- Task brief: A bare number is the only acceptable answer: how many lines of these entries include "HEPA"?

- Records to use:
===

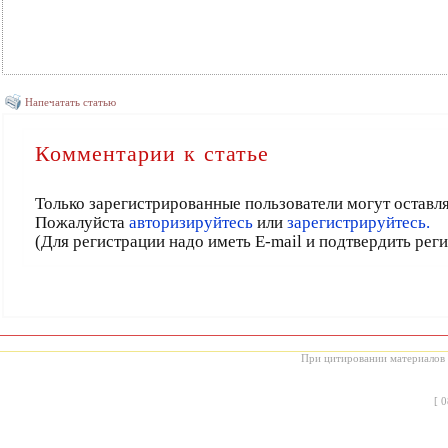
Напечатать статью
Комментарии к статье
Только зарегистрированные пользователи могут оставл
Пожалуйста
авторизируйтесь
или
зарегистрируйтесь.
(Для регистрации надо иметь E-mail и подтвердить рег
При цитировании материалов с
[
0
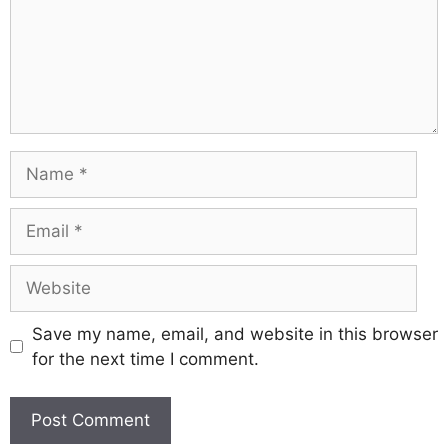
Save my name, email, and website in this browser
for the next time I comment.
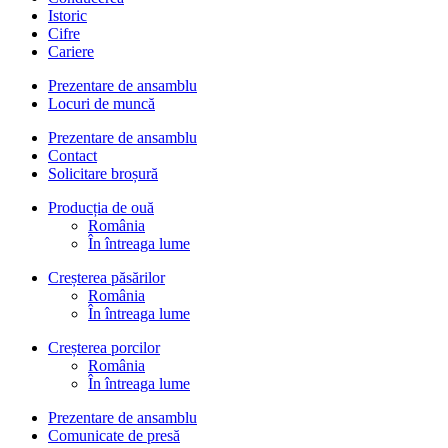
Istoric
Cifre
Cariere
Prezentare de ansamblu
Locuri de muncă
Prezentare de ansamblu
Contact
Solicitare broșură
Producția de ouă
România
În întreaga lume
Creșterea păsărilor
România
În întreaga lume
Creșterea porcilor
România
În întreaga lume
Prezentare de ansamblu
Comunicate de presă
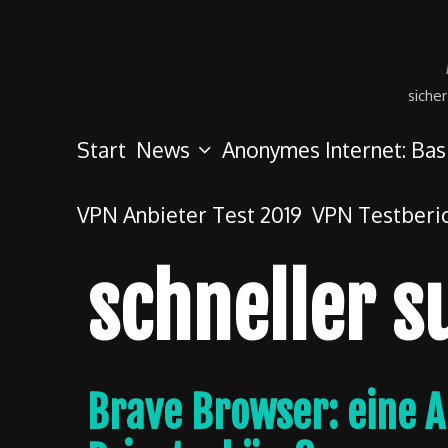
Skip
to
content
siche
Start
News
Anonymes Internet: Bas
VPN Anbieter Test 2019
VPN Testberi
schneller s
Brave Browser: eine A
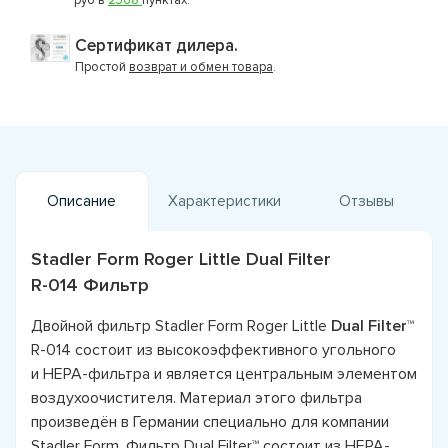
Сертификат дилера.
Простой
возврат и обмен товара
.
Описание
Характеристики
Отзывы
Stadler Form Roger Little Dual Filter
R-014 Фильтр
Двойной фильтр Stadler Form Roger Little
Dual Filter™
R-014 состоит из высокоэффективного угольного
и HEPA-фильтра и является центральным элементом
воздухоочистителя. Материал этого фильтра
произведён в Германии специально для компании
Stadler Form. Фильтр Dual Filter™ состоит из HEPA-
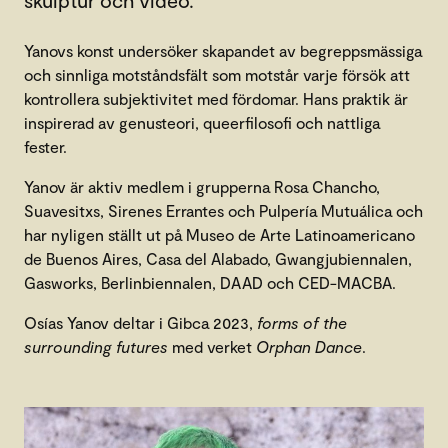
Yanovs konst undersöker skapandet av begreppsmässiga
och sinnliga motståndsfält som motstår varje försök att
kontrollera subjektivitet med fördomar. Hans praktik är
inspirerad av genusteori, queerfilosofi och nattliga
fester.
Yanov är aktiv medlem i grupperna Rosa Chancho,
Suavesitxs, Sirenes Errantes och Pulpería Mutuálica och
har nyligen ställt ut på Museo de Arte Latinoamericano
de Buenos Aires, Casa del Alabado, Gwangjubiennalen,
Gasworks, Berlinbiennalen, DAAD och CED-MACBA.
Osías Yanov deltar i Gibca 2023,
forms of the
surrounding futures
med verket
Orphan Dance
.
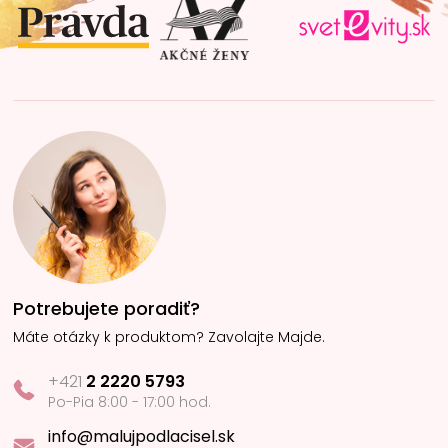
i
e
Potrebujete poradiť?
Máte otázky k produktom? Zavolajte Majde.
+421
2 2220 5793
Po-Pia 8:00 - 17:00 hod.
info@malujpodlacisel.sk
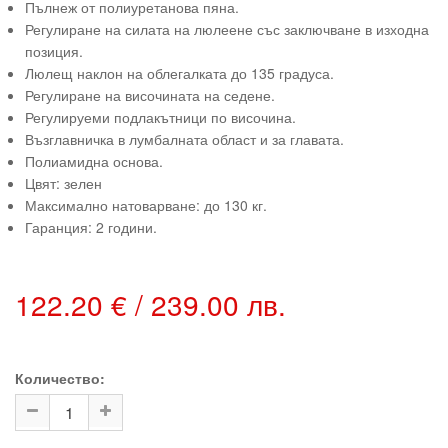
Пълнеж от полиуретанова пяна.
Регулиране на силата на люлеене със заключване в изходна
позиция.
Люлещ наклон на облегалката до 135 градуса.
Регулиране на височината на седене.
Регулируеми подлакътници по височина.
Възглавничка в лумбалната област и за главата.
Полиамидна основа.
Цвят: зелен
Максимално натоварване: до 130 кг.
Гаранция: 2 години.
122.20 € / 239.00 лв.
Количество:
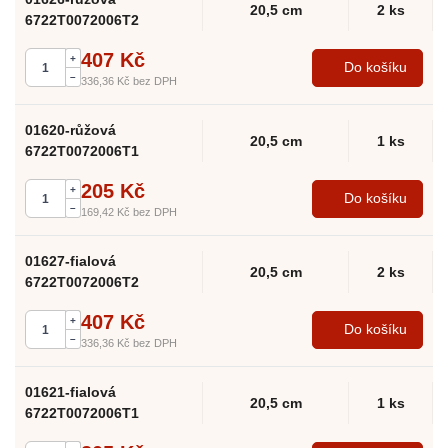
20,5 cm
2 ks
6722T0072006T2
407 Kč
+
Do košíku
–
336,36 Kč
bez DPH
01620-růžová
20,5 cm
1 ks
6722T0072006T1
205 Kč
+
Do košíku
–
169,42 Kč
bez DPH
01627-fialová
20,5 cm
2 ks
6722T0072006T2
407 Kč
+
Do košíku
–
336,36 Kč
bez DPH
01621-fialová
20,5 cm
1 ks
6722T0072006T1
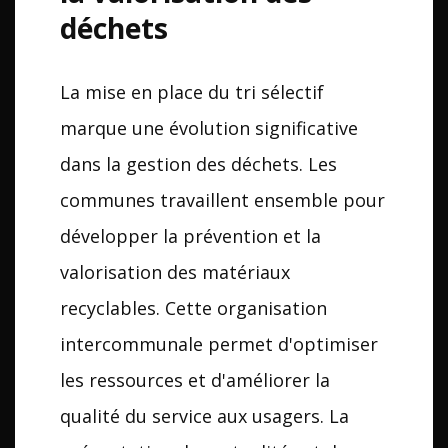
déchets
La mise en place du tri sélectif
marque une évolution significative
dans la gestion des déchets. Les
communes travaillent ensemble pour
développer la prévention et la
valorisation des matériaux
recyclables. Cette organisation
intercommunale permet d'optimiser
les ressources et d'améliorer la
qualité du service aux usagers. La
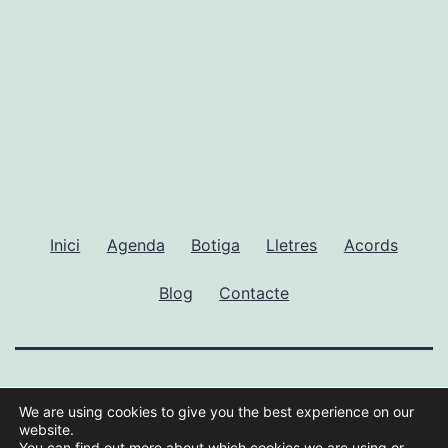
Inici
Agenda
Botiga
Lletres
Acords
Blog
Contacte
GUILLEM RAMISA
We are using cookies to give you the best experience on our
website.
You can find out more about which cookies we are using or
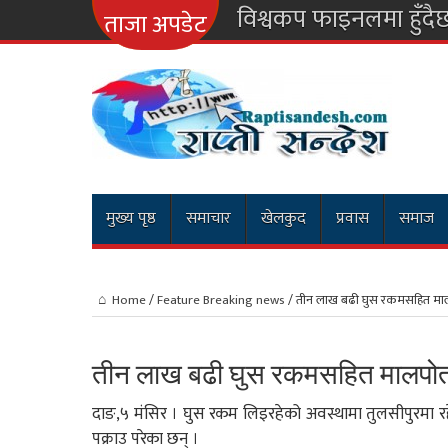
विश्वकप फाइनलमा हुँदै
ताजा अपडेट
मुख्य पृष्ठ
समाचार
खेलकुद
प्रवास
समाज
Home
/
Feature Breaking news
/
तीन लाख बढी घुस रकमसहित मालप
तीन लाख बढी घुस रकमसहित मालपोतक
दाङ,५ मंसिर । घुस रकम लिइरहेको अवस्थामा तुलसीपुरमा र
पक्राउ परेका छन् ।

===

- Result of the task: 2